DATA FOR REVIEW Block Start

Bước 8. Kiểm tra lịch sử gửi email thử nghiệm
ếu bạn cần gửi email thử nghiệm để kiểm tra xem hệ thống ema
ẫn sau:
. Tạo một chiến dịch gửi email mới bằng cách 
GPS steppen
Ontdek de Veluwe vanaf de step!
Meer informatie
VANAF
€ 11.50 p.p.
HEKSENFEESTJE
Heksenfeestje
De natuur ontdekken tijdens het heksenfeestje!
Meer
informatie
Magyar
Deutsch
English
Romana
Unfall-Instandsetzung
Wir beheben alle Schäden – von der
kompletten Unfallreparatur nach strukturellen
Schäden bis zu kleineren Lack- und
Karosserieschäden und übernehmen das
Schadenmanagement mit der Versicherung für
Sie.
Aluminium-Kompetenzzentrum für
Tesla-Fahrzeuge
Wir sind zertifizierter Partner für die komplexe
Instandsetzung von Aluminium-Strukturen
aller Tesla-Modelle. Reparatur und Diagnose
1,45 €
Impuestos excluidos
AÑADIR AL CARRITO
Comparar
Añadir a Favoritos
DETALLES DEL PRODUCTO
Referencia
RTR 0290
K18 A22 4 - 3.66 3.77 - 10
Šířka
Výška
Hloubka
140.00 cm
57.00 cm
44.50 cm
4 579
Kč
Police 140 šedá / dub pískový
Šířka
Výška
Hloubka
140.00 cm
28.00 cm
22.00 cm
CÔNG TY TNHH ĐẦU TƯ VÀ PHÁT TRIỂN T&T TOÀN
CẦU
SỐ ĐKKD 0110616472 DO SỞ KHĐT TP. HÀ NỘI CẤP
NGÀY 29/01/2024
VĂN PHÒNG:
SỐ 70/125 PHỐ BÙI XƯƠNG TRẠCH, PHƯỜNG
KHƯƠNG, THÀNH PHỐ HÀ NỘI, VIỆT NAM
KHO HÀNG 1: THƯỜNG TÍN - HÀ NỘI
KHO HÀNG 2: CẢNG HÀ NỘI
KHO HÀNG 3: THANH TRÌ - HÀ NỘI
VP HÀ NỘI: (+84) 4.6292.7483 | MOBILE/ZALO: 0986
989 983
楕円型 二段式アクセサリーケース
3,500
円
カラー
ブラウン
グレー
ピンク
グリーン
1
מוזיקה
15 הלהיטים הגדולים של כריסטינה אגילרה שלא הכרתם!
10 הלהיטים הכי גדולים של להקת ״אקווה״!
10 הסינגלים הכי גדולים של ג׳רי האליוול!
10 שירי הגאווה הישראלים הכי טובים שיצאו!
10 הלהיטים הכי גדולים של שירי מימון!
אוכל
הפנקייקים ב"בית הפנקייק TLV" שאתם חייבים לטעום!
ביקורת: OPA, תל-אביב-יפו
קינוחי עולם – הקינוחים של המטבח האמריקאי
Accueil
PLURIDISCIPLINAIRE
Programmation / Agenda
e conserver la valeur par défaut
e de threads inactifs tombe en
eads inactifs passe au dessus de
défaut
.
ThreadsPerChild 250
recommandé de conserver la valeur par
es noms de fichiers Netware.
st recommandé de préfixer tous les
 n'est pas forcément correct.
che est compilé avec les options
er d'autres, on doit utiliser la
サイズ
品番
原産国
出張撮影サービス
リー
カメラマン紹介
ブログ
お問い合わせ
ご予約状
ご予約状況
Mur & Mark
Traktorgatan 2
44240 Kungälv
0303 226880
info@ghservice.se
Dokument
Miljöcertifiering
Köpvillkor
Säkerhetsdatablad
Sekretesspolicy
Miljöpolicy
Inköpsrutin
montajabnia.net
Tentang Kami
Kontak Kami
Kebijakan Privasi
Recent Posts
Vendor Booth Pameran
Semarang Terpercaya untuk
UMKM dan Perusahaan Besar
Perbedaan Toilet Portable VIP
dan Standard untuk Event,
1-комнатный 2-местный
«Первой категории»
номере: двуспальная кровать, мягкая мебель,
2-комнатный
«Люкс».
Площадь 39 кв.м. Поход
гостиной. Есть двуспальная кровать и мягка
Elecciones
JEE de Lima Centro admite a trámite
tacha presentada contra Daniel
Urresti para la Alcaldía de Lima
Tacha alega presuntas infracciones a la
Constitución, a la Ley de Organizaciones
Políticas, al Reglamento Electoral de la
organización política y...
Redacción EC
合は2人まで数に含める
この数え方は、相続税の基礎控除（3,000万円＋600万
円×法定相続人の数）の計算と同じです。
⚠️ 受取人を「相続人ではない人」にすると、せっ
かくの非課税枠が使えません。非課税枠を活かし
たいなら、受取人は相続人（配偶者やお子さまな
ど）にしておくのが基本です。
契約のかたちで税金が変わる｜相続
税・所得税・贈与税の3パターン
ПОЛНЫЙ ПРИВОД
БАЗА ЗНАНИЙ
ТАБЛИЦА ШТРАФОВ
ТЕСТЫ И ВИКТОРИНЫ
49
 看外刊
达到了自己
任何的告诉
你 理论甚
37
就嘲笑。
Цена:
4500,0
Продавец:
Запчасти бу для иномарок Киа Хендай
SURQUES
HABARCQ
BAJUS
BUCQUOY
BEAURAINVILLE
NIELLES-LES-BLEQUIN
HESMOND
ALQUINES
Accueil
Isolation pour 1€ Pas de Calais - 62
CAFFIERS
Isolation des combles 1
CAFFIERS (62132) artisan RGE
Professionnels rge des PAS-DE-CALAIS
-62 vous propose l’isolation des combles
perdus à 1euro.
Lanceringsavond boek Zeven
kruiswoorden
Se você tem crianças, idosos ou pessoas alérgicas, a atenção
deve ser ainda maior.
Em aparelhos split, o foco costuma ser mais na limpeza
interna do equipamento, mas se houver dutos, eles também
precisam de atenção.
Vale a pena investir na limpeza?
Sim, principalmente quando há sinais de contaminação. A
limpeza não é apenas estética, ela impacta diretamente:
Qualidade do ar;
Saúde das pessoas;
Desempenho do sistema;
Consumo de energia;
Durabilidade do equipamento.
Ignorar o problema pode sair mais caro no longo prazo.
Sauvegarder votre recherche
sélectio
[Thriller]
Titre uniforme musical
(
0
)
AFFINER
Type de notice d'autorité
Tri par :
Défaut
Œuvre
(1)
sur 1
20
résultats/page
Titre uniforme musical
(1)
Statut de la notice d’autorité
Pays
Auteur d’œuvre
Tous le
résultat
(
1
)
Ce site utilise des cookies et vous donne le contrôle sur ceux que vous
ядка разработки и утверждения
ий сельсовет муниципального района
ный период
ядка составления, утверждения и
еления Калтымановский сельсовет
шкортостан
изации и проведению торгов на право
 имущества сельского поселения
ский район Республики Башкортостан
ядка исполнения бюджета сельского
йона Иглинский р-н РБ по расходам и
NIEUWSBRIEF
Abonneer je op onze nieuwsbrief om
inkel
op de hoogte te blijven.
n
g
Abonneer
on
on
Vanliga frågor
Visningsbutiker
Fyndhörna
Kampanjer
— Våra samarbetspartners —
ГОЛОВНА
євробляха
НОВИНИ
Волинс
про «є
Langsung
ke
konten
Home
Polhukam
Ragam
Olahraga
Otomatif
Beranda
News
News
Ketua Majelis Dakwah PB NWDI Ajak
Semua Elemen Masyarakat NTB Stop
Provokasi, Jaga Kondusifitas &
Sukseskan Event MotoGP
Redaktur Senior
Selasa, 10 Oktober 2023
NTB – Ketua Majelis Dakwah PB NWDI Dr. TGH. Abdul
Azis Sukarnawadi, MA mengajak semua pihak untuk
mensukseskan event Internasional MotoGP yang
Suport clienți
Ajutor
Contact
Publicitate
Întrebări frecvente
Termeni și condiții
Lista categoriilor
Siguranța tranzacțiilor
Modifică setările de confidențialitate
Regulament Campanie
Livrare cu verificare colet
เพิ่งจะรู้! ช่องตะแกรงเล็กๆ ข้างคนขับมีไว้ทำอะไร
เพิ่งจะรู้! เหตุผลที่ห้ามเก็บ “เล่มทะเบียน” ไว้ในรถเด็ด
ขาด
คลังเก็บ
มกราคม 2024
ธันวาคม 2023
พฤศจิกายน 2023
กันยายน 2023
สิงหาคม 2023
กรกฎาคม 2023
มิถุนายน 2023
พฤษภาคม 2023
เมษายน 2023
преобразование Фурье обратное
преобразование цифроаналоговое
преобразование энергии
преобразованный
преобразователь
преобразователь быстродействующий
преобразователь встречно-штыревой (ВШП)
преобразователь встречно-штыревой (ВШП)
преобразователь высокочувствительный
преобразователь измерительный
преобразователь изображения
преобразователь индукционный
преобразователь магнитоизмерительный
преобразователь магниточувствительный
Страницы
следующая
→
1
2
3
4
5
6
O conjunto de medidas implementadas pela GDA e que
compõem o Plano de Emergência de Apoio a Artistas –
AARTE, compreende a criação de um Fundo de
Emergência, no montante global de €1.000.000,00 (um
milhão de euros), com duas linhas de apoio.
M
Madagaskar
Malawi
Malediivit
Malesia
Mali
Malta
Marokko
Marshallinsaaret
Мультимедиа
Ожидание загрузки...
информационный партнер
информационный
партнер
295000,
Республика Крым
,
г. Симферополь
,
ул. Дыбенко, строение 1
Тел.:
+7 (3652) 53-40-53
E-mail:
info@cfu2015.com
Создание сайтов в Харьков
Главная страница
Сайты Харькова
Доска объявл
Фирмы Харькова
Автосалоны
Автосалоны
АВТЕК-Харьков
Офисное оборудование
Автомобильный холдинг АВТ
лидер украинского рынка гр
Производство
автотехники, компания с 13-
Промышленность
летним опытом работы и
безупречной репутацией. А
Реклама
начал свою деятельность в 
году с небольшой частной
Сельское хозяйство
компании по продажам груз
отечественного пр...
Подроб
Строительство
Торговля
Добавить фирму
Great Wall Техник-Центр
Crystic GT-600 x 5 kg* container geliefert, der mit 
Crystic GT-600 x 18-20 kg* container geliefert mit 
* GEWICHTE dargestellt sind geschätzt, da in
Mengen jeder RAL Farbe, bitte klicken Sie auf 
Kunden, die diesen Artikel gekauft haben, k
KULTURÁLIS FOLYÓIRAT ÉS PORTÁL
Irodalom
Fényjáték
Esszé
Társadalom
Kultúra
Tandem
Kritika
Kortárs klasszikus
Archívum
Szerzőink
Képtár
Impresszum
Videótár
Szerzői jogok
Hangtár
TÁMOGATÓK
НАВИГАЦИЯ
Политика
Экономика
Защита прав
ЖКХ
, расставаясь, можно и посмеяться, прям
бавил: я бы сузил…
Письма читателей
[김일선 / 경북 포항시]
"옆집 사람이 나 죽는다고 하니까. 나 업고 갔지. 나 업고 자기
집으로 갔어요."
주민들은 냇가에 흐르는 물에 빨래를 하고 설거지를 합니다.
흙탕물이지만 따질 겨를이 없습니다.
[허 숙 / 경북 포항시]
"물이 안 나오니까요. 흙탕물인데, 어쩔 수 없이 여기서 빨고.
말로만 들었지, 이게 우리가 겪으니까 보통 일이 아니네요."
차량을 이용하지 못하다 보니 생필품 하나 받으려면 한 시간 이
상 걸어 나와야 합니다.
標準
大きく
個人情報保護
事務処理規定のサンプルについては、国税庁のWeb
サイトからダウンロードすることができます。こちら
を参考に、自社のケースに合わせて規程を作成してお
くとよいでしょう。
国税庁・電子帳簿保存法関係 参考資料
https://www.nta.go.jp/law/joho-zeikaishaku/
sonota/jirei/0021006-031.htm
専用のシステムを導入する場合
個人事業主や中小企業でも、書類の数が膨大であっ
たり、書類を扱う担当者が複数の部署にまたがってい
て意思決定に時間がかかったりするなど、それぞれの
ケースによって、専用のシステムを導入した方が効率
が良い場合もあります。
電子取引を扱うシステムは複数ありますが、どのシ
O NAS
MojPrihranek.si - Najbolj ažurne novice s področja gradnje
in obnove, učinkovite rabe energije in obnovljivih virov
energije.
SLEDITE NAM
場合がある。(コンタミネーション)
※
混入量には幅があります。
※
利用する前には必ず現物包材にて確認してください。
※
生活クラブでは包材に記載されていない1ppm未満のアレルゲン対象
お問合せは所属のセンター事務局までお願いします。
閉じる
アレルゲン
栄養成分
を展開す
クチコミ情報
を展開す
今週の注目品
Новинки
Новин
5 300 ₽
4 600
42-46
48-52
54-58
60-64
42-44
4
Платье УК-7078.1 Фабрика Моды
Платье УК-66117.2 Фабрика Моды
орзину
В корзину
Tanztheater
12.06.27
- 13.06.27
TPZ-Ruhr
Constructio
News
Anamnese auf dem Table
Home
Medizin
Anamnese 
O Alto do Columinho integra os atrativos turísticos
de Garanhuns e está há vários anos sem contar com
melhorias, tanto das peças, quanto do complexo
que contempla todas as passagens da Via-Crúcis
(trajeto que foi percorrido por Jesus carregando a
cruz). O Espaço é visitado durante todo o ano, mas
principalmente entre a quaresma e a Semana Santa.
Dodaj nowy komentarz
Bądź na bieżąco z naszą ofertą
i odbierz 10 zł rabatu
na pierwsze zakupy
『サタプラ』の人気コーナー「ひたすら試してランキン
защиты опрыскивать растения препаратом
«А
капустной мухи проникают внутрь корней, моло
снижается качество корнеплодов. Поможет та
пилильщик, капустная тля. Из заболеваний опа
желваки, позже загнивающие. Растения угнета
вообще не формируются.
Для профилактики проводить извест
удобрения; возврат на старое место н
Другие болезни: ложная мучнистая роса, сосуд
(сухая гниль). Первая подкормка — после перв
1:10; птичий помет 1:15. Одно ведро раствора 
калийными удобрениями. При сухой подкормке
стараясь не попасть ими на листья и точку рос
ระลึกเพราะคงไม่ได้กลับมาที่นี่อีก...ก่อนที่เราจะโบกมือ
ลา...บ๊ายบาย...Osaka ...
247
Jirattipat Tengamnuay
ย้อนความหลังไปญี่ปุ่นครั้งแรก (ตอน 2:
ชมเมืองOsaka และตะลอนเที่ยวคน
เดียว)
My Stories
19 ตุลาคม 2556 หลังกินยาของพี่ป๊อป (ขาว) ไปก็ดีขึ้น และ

DATA FOR REVIEW Block End

- **WHAT IS REQUIRED**
Return exactly the leading lines of the listing, stopping after the line in which "Kontak Kami" occurs.

- **SOLUTION**
Bước 8. Kiểm tra lịch sử gửi email thử nghiệm
ếu bạn cần gửi email thử nghiệm để kiểm tra xem hệ thống ema
ẫn sau:
. Tạo một chiến dịch gửi email mới bằng cách 
GPS steppen
Ontdek de Veluwe vanaf de step!
Meer informatie
VANAF
€ 11.50 p.p.
HEKSENFEESTJE
Heksenfeestje
De natuur ontdekken tijdens het heksenfeestje!
Meer
informatie
Magyar
Deutsch
English
Romana
Unfall-Instandsetzung
Wir beheben alle Schäden – von der
kompletten Unfallreparatur nach strukturellen
Schäden bis zu kleineren Lack- und
Karosserieschäden und übernehmen das
Schadenmanagement mit der Versicherung für
Sie.
Aluminium-Kompetenzzentrum für
Tesla-Fahrzeuge
Wir sind zertifizierter Partner für die komplexe
Instandsetzung von Aluminium-Strukturen
aller Tesla-Modelle. Reparatur und Diagnose
1,45 €
Impuestos excluidos
AÑADIR AL CARRITO
Comparar
Añadir a Favoritos
DETALLES DEL PRODUCTO
Referencia
RTR 0290
K18 A22 4 - 3.66 3.77 - 10
Šířka
Výška
Hloubka
140.00 cm
57.00 cm
44.50 cm
4 579
Kč
Police 140 šedá / dub pískový
Šířka
Výška
Hloubka
140.00 cm
28.00 cm
22.00 cm
CÔNG TY TNHH ĐẦU TƯ VÀ PHÁT TRIỂN T&T TOÀN
CẦU
SỐ ĐKKD 0110616472 DO SỞ KHĐT TP. HÀ NỘI CẤP
NGÀY 29/01/2024
VĂN PHÒNG:
SỐ 70/125 PHỐ BÙI XƯƠNG TRẠCH, PHƯỜNG
KHƯƠNG, THÀNH PHỐ HÀ NỘI, VIỆT NAM
KHO HÀNG 1: THƯỜNG TÍN - HÀ NỘI
KHO HÀNG 2: CẢNG HÀ NỘI
KHO HÀNG 3: THANH TRÌ - HÀ NỘI
VP HÀ NỘI: (+84) 4.6292.7483 | MOBILE/ZALO: 0986
989 983
楕円型 二段式アクセサリーケース
3,500
円
カラー
ブラウン
グレー
ピンク
グリーン
1
מוזיקה
15 הלהיטים הגדולים של כריסטינה אגילרה שלא הכרתם!
10 הלהיטים הכי גדולים של להקת ״אקווה״!
10 הסינגלים הכי גדולים של ג׳רי האליוול!
10 שירי הגאווה הישראלים הכי טובים שיצאו!
10 הלהיטים הכי גדולים של שירי מימון!
אוכל
הפנקייקים ב"בית הפנקייק TLV" שאתם חייבים לטעום!
ביקורת: OPA, תל-אביב-יפו
קינוחי עולם – הקינוחים של המטבח האמריקאי
Accueil
PLURIDISCIPLINAIRE
Programmation / Agenda
e conserver la valeur par défaut
e de threads inactifs tombe en
eads inactifs passe au dessus de
défaut
.
ThreadsPerChild 250
recommandé de conserver la valeur par
es noms de fichiers Netware.
st recommandé de préfixer tous les
 n'est pas forcément correct.
che est compilé avec les options
er d'autres, on doit utiliser la
サイズ
品番
原産国
出張撮影サービス
リー
カメラマン紹介
ブログ
お問い合わせ
ご予約状
ご予約状況
Mur & Mark
Traktorgatan 2
44240 Kungälv
0303 226880
info@ghservice.se
Dokument
Miljöcertifiering
Köpvillkor
Säkerhetsdatablad
Sekretesspolicy
Miljöpolicy
Inköpsrutin
montajabnia.net
Tentang Kami
Kontak Kami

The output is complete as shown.